Comparing

Equality

All nodes already implement ==, which corresponds to the property that the nodes are semantically equivalent. This means that the following properties of nodes are considered when checking them for equality:

  • Descendants of NodeFamily are deemed equal by structural equality: they must be of the same type, and have the same fields recursively.
  • Descendants of Declaration are deemed equal by referential equality: two separate instances of structurally equal Declarations are not equal.
  • The blame of nodes is not considered in equality: this is an unfortunate design mistake. Blames should be redesigned so that they are a structural component of the AST.
  • The origin of nodes is not considered in equality: this is correct, because the origin only contains metadata not relevant for the boolean verification result of the node.

If this notion of equality does not fit, you can instead use compare.

Comparison

Each node implements compare through code generation. Its only argument is the node to compare to, and it returns a lazy list of CompareResult. The idea is that compare recurses into the left and right argument simultaneously, reporting any differences along the way. The three alternatives for CompareResult are:

  • StructuralDifference: in this subtree the kinds of node are different, or they have a different structure at that level. For example: a node that contains a Seq has a differing number of arguments.
  • MatchingReference: so far the tree is structurally equal, and we have recursed to a point that left and right are a reference to a declaration. The references may or may not be equal.
  • MatchingDeclaration: these declarations are structurally equivalent, but they may or may not be reference-equal.

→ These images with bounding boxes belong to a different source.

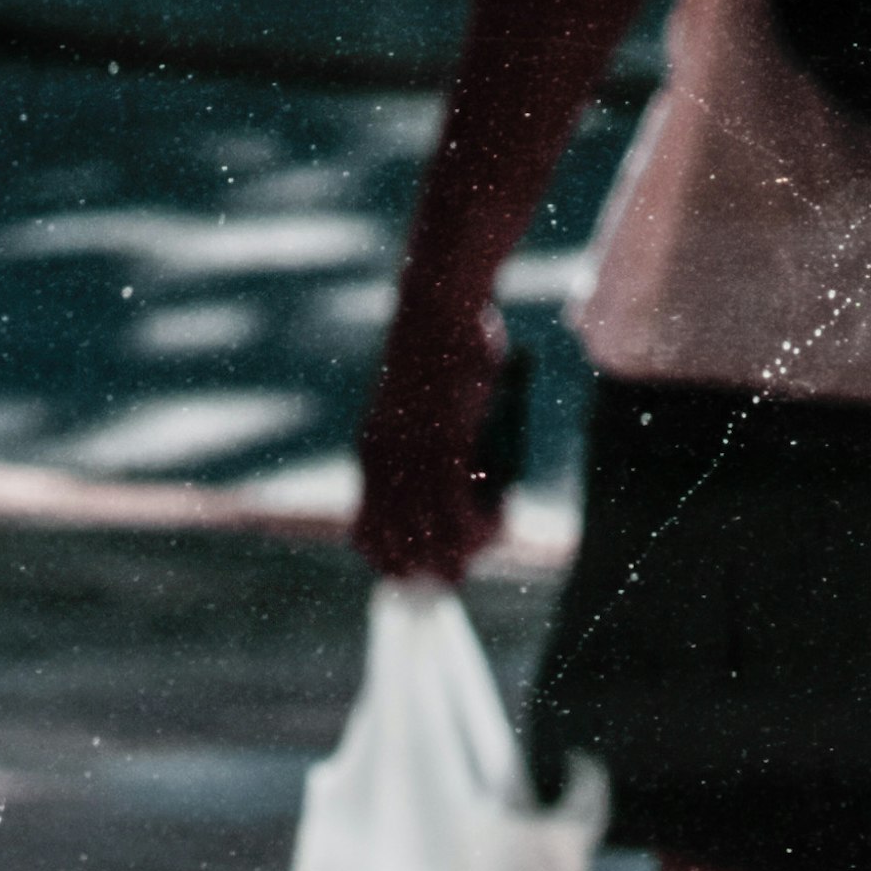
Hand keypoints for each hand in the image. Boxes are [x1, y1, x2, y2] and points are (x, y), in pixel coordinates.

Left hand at [352, 296, 508, 582]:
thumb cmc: (441, 345)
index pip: (367, 539)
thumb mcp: (423, 404)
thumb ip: (431, 445)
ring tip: (493, 530)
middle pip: (400, 553)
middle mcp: (383, 466)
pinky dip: (486, 527)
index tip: (432, 562)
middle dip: (438, 568)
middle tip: (474, 552)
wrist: (438, 302)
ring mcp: (411, 459)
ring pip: (433, 542)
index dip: (399, 564)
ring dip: (469, 550)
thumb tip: (462, 479)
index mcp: (371, 457)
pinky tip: (502, 515)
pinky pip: (461, 514)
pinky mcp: (443, 446)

From here several useful abstractions are implemented:

  • Compare.compare: the same as compare above, but attempt to reconcile structural differences by bringing left and right into a specified normal form. This is useful to compare nodes e.g. under equivalence of associativity of **.
  • Compare.getIsomorphism: attempts to match up MatchingReference and MatchingDeclaration that point to the same declarations. If this succeeds, we say that left and right are isomorphic by substituting left declaration for right declarations. In that case the result is Right: a map of left-declaration to right-declaration. If not, a list of differences is returned: either structural differences or declarations that cannot be reconciled.
  • ApplyTermRewriter: uses compare to implement rewriting rules, by explicitly accepting a StructuralDifference in the case that the left term is a Local used in the rule pattern.